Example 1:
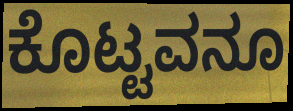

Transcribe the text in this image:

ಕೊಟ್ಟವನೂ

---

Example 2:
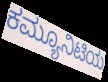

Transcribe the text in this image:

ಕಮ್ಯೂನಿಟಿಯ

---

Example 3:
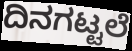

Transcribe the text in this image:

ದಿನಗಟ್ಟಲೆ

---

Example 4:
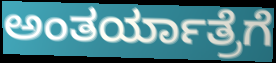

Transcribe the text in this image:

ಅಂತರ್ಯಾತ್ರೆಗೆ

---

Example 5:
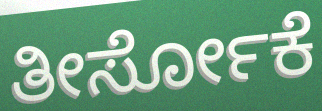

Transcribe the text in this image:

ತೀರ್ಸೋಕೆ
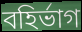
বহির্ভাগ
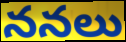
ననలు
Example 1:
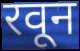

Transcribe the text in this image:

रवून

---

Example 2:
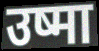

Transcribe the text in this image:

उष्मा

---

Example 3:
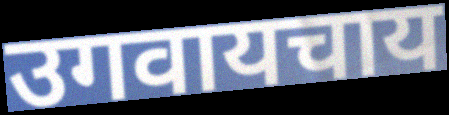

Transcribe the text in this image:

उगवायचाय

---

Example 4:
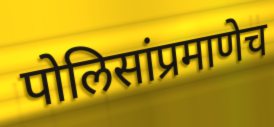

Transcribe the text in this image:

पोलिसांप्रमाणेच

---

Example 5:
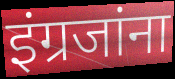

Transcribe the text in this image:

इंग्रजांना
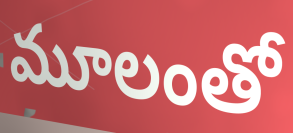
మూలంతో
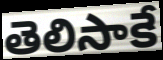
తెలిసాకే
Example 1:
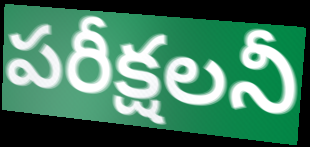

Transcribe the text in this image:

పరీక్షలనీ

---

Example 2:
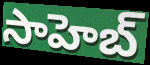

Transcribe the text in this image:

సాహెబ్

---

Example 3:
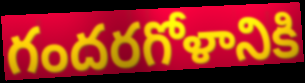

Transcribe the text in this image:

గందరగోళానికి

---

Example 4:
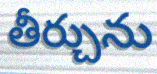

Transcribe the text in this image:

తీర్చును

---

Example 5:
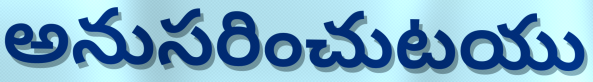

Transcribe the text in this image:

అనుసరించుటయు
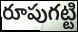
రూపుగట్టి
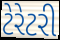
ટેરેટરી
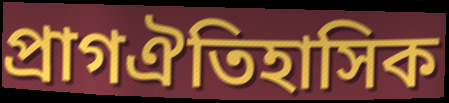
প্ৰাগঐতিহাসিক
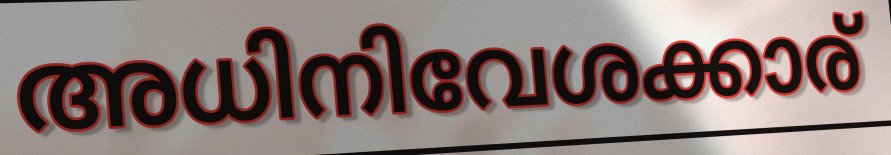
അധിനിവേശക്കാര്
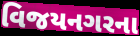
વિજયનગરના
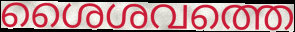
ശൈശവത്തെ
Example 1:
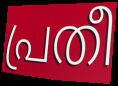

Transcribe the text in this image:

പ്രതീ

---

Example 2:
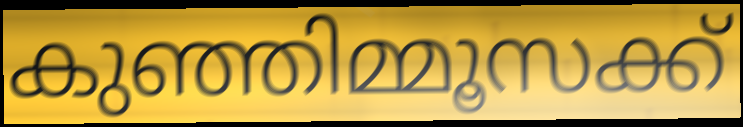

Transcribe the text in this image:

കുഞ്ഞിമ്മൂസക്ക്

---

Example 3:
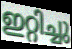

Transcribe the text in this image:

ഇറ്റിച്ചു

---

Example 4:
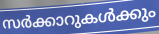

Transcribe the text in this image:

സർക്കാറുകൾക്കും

________________________

▶ _PROBLEM REQUIREMENTS_
The task calls for repeating each line above exactly while excluding the pictures.

▶ _REPLY TO THE TASK_
Example 1:

Transcribe the text in this image:

ಕೊಟ್ಟವನೂ

---

Example 2:

Transcribe the text in this image:

ಕಮ್ಯೂನಿಟಿಯ

---

Example 3:

Transcribe the text in this image:

ದಿನಗಟ್ಟಲೆ

---

Example 4:

Transcribe the text in this image:

ಅಂತರ್ಯಾತ್ರೆಗೆ

---

Example 5:

Transcribe the text in this image:

ತೀರ್ಸೋಕೆ
বহির্ভাগ
ననలు
Example 1:

Transcribe the text in this image:

रवून

---

Example 2:

Transcribe the text in this image:

उष्मा

---

Example 3:

Transcribe the text in this image:

उगवायचाय

---

Example 4:

Transcribe the text in this image:

पोलिसांप्रमाणेच

---

Example 5:

Transcribe the text in this image:

इंग्रजांना
మూలంతో
తెలిసాకే
Example 1:

Transcribe the text in this image:

పరీక్షలనీ

---

Example 2:

Transcribe the text in this image:

సాహెబ్

---

Example 3:

Transcribe the text in this image:

గందరగోళానికి

---

Example 4:

Transcribe the text in this image:

తీర్చును

---

Example 5:

Transcribe the text in this image:

అనుసరించుటయు
రూపుగట్టి
ટેરેટરી
প্ৰাগঐতিহাসিক
അധിനിവേശക്കാര്
વિજયનગરના
ശൈശവത്തെ
Example 1:

Transcribe the text in this image:

പ്രതീ

---

Example 2:

Transcribe the text in this image:

കുഞ്ഞിമ്മൂസക്ക്

---

Example 3:

Transcribe the text in this image:

ഇറ്റിച്ചു

---

Example 4:

Transcribe the text in this image:

സർക്കാറുകൾക്കും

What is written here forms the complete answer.